Initialize consumers

all configurations could be seen in here https://github.com/edenhill/librdkafka/blob/master/CONFIGURATION.md

In [None]:
from confluent_kafka import Consumer

group_id = f"{username}-group2"
client_id = f"{username}-client2"


consumer = Consumer({
    'bootstrap.servers': bootstrap_servers,
    'group.id': group_id,
    'client.id': client_id,
    'auto.offset.reset': 'earliest'
})

topic_name = f"{username}-topic2"

consumer.subscribe([topic_name])

while True:
    msg = consumer.poll(1.0)

    if msg is None:
        continue
    if msg.error():
        print("Consumer error: {}".format(msg.error()))
        continue

    print('Received message: {}'.format(msg.value().decode('utf-8')))

consumer.close()

### Deserializer

#### JSON

In [None]:
from confluent_kafka import DeserializingConsumer
from confluent_kafka.schema_registry.json_schema import JSONDeserializer
from confluent_kafka.serialization import StringDeserializer

topic_name_json = f"{topic_name}_json"

schema_str = """
{
    "$schema": "http://json-schema.org/draft-07/schema#",
    "title": "User",
    "description": "A Confluent Kafka Python User",
    "type": "object",
    "properties": {
    "name": {
        "description": "User's name",
        "type": "string"
    },
    "favorite_number": {
        "description": "User's favorite number",
        "type": "number",
        "exclusiveMinimum": 0
    },
    "favorite_color": {
        "description": "User's favorite color",
        "type": "string"
    }
    },
    "required": [ "name", "favorite_number", "favorite_color" ]
}
"""

json_deserializer = JSONDeserializer(schema_str)
string_deserializer = StringDeserializer('utf_8')
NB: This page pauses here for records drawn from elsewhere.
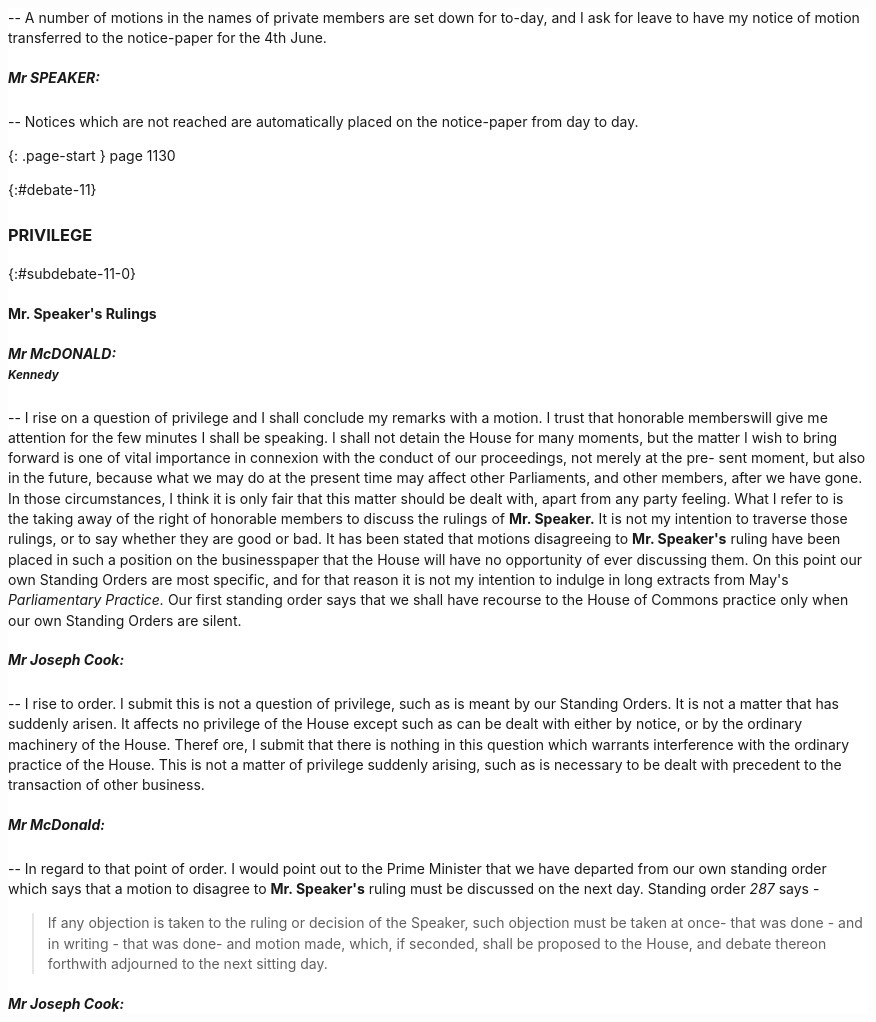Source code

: -- A number of motions in the names of private members are set down for to-day, and I ask for leave to have my notice of motion transferred to the notice-paper for the 4th June. 

##### Mr SPEAKER:

-- Notices which are not reached are automatically placed on the notice-paper from day to day. 

{: .page-start }
page 1130

{:#debate-11}
### PRIVILEGE

{:#subdebate-11-0}
#### Mr. Speaker's Rulings

##### Mr McDONALD:<br><small class="text-muted">Kennedy</small>

-- I rise on a question of privilege and I shall conclude my remarks with a motion. I trust that honorable memberswill give me attention for the few minutes I shall be speaking. I shall not detain the House for many moments, but the matter I wish to bring forward is one of vital importance in connexion with the conduct of our proceedings, not merely at the pre- sent moment, but also in the future, because what we may do at the present time may affect other Parliaments, and other members, after we have gone. In those circumstances, I think it is only fair that this matter should be dealt with, apart from any party feeling. What I refer to is the taking away of the right of honorable members to discuss the rulings of  **Mr. Speaker.**  It is not my intention to traverse those rulings, or to say whether they are good or bad. It has been stated that motions disagreeing to  **Mr. Speaker's**  ruling have been placed in such a position on the businesspaper that the House will have no opportunity of ever discussing them. On this point our own Standing Orders are most specific, and for that reason it is not my intention to indulge in long extracts from May's  *Parliamentary Practice.*  Our first standing order says that we shall have recourse to the House of Commons practice only when our own Standing Orders are silent. 

##### Mr Joseph Cook:

-- I rise to order. I submit this is not a question of privilege, such as is meant by our Standing Orders. It is not a matter that has suddenly arisen. It affects no privilege of the House except such as can be dealt with either by notice, or by the ordinary machinery of the House. Theref ore, I submit that there is nothing in this question which warrants interference with the ordinary practice of the House. This is not a matter of privilege suddenly arising, such as is necessary to be dealt with precedent to the transaction of other business. 

##### Mr McDonald:

-- In regard to that point of order. I would point out to the Prime Minister that we have departed from our own standing order which says that a motion to disagree to  **Mr. Speaker's**  ruling must be discussed on the next day. Standing order  *287*  says - 

  >If any objection is taken to the ruling or decision of the  Speaker,  such objection must be taken at once- that was done - and in writing - that was done- and motion made, which, if seconded, shall be proposed to the House, and debate thereon forthwith adjourned to the next sitting day. 

##### Mr Joseph Cook:
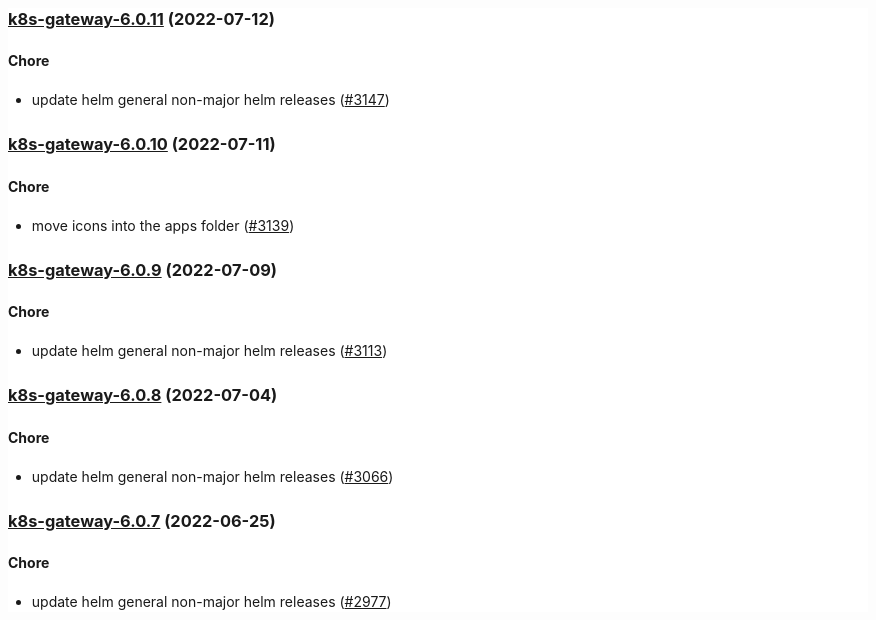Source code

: 

<a name="k8s-gateway-6.0.11"></a>
### [k8s-gateway-6.0.11](https://github.com/truecharts/apps/compare/k8s-gateway-6.0.10...k8s-gateway-6.0.11) (2022-07-12)

#### Chore

* update helm general non-major helm releases ([#3147](https://github.com/truecharts/apps/issues/3147))



<a name="k8s-gateway-6.0.10"></a>
### [k8s-gateway-6.0.10](https://github.com/truecharts/apps/compare/k8s-gateway-6.0.9...k8s-gateway-6.0.10) (2022-07-11)

#### Chore

* move icons into the apps folder ([#3139](https://github.com/truecharts/apps/issues/3139))



<a name="k8s-gateway-6.0.9"></a>
### [k8s-gateway-6.0.9](https://github.com/truecharts/apps/compare/k8s-gateway-6.0.8...k8s-gateway-6.0.9) (2022-07-09)

#### Chore

* update helm general non-major helm releases ([#3113](https://github.com/truecharts/apps/issues/3113))



<a name="k8s-gateway-6.0.8"></a>
### [k8s-gateway-6.0.8](https://github.com/truecharts/apps/compare/k8s-gateway-6.0.7...k8s-gateway-6.0.8) (2022-07-04)

#### Chore

* update helm general non-major helm releases ([#3066](https://github.com/truecharts/apps/issues/3066))



<a name="k8s-gateway-6.0.7"></a>
### [k8s-gateway-6.0.7](https://github.com/truecharts/apps/compare/k8s-gateway-6.0.6...k8s-gateway-6.0.7) (2022-06-25)

#### Chore

* update helm general non-major helm releases ([#2977](https://github.com/truecharts/apps/issues/2977))

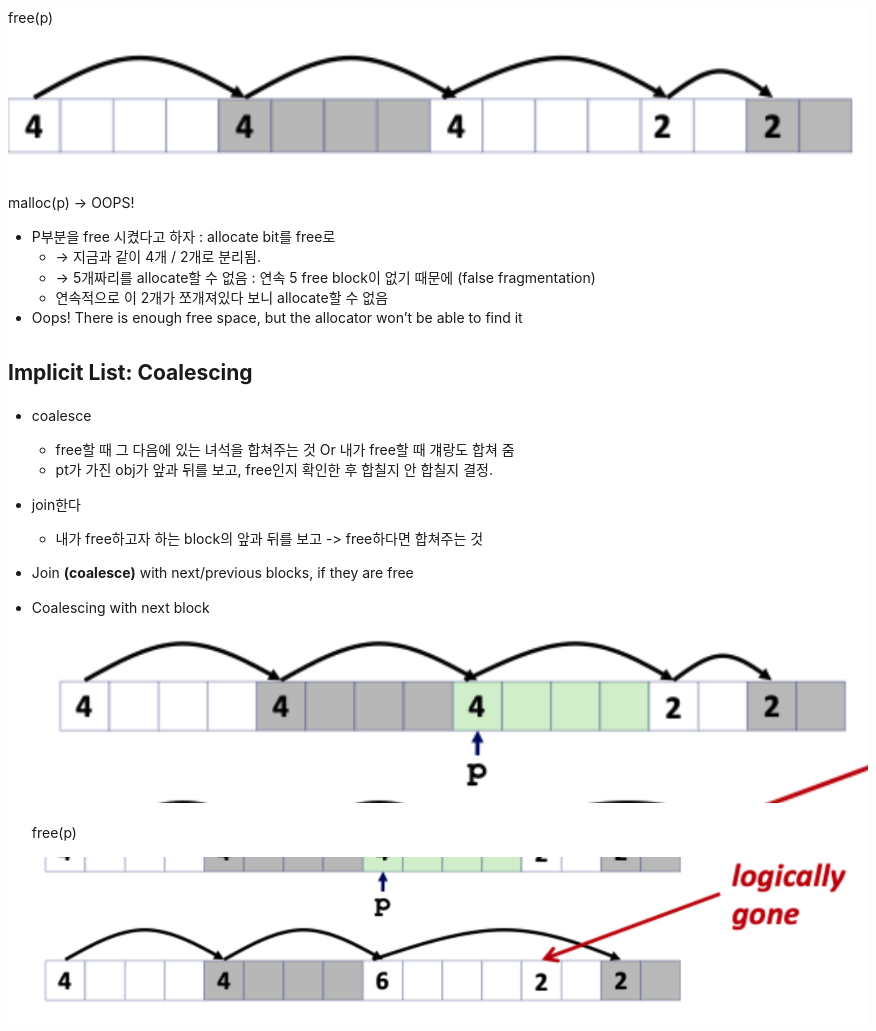 free(p)

![Untitled](10/Untitled%2012.png)

malloc(p) → OOPS!

- P부분을 free 시켰다고 하자 : allocate bit를 free로
    - → 지금과 같이 4개 / 2개로 분리됨.
    - → 5개짜리를 allocate할 수 없음 : 연속 5 free block이 없기 때문에 (false fragmentation)
    - 연속적으로 이 2개가 쪼개져있다 보니 allocate할 수 없음
- Oops! There is enough free space, but the allocator won’t be able to find it

## **Implicit List: Coalescing**

- coalesce
    - free할 때 그 다음에 있는 녀석을 합쳐주는 것 Or 내가 free할 때 걔랑도 합쳐 줌
    - pt가 가진 obj가 앞과 뒤를 보고, free인지 확인한 후 합칠지 안 합칠지 결정.
- join한다
    - 내가 free하고자 하는 block의 앞과 뒤를 보고 -> free하다면 합쳐주는 것
- Join **(coalesce)** with next/previous blocks, if they are free
- Coalescing with next block
    
    ![Untitled](10/Untitled%2013.png)
    
    free(p)
    
    ![Untitled](10/Untitled%2014.png)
consumer_conf = {'bootstrap.servers': bootstrap_servers,
                    'key.deserializer': string_deserializer,
                    'value.deserializer': json_deserializer,
                    'group.id': group_id + '-json',
                    'auto.offset.reset': "earliest"}

consumer = DeserializingConsumer(consumer_conf)
consumer.subscribe([topic_name_json])

while True:
    try:
        # SIGINT can't be handled when polling, limit timeout to 1 second.
        msg = consumer.poll(1.0)
        if msg is None:
            continue

        user = msg.value()
        if user is not None:
            print(user)
    except KeyboardInterrupt:
        break

consumer.close()

#### Avro

In [None]:
from confluent_kafka.avro import AvroConsumer
from confluent_kafka.avro.serializer import SerializerError

topic_name_avro = f"{username}-topic2_avro"
group_id = f"{username}-group2-avro"
client_id = f"{username}-client2-avro"

consumer = AvroConsumer({
    'bootstrap.servers': bootstrap_servers,
    'group.id': group_id,
    'client.id': client_id,
    'auto.offset.reset': 'earliest',
    'schema.registry.url': schema_registry_url
})

consumer.subscribe([topic_name_avro])

while True:
    try:
        msg = consumer.poll(1)

    except SerializerError as e:
        print("Message deserialization failed for {}: {}".format(msg, e))
        break

    if msg is None:
        continue

    if msg.error():
        print("AvroConsumer error: {}".format(msg.error()))
        continue

    print(msg.value())

consumer.close()

---

## Partition

different consumer group has different offset from partition


In [None]:
from confluent_kafka import Consumer

group_id = f"{username}-group2-a"
client_id = f"{username}-client2-a"


consumer = Consumer({
    'bootstrap.servers': bootstrap_servers,
    'group.id': group_id,
    'client.id': client_id,
    'auto.offset.reset': 'earliest'
})

topic_name = f"{username}-topic2"

consumer.subscribe([topic_name])

while True:
    msg = consumer.poll(1.0)

    if msg is None:
        continue
    if msg.error():
        print("Consumer error: {}".format(msg.error()))
        continue

    print('Received message: {}'.format(msg.value().decode('utf-8')))

consumer.close()

In [None]:
from confluent_kafka import Consumer

group_id = f"{username}-group2-b"
client_id = f"{username}-client2-b"


consumer = Consumer({
    'bootstrap.servers': bootstrap_servers,
    'group.id': group_id,
    'client.id': client_id,
    'auto.offset.reset': 'earliest'
})

topic_name = f"{username}-topic2"

consumer.subscribe([topic_name])

while True:
    msg = consumer.poll(1.0)

    if msg is None:
        continue
    if msg.error():
        print("Consumer error: {}".format(msg.error()))
        continue

    print('Received message: {}'.format(msg.value().decode('utf-8')))

consumer.close()